Tylorida striata is a species of spider in the family Tetragnathidae. It was first described by Tamerlan Thorell in 1877. The species has a wide distribution across tropical Asia and northern Australia.

==Taxonomy==
T. striata was originally described as Meta striata by Thorell in 1877 based on a female specimen. The species has undergone numerous taxonomic revisions and has accumulated several synonyms over time. Notable synonymizations include Tylorida magniventer (Bösenberg & Strand, 1906), which was synonymized by Tanikawa in 2005, and Sternospina concretipalpis (Schmidt & Krause, 1993), which was synonymized by Dimitrov et al. in 2008.

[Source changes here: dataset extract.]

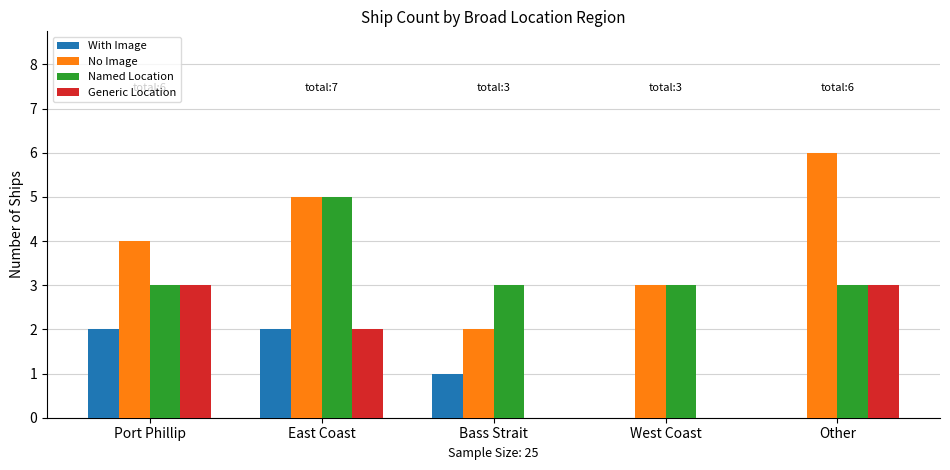

Which series changed the most between Port Phillip and East Coast?

Named Location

Most recently, Sankaran et al. (2017) synonymized Tylorida nicobarensis, which had been transferred from the genus Linyphia by Breitling in 2015.

==Distribution==
T. striata has been recorded from the Comoros, India, China, and Southeast Asia extending to northern Australia (Queensland). The species is widely distributed across tropical and subtropical regions of Asia, with records from countries including Japan, Philippines, Malaysia, Indonesia, and various islands in the Indo-Pacific region.

==Description==
T. striata shows sexual dimorphism typical of many orb-weaving spiders. Female specimens range in body length from 3.75 to 4.97 mm. The species can be distinguished from related species by specific morphological features, including the absence of ventral cone-like macrosetae on the male tibiae I and II, metatarsi and tarsi.

The spider displays characteristic body coloration and patterning, with paired tubercles present on the apex of the abdomen. The species constructs typical orb webs and has been observed in various habitats across its range.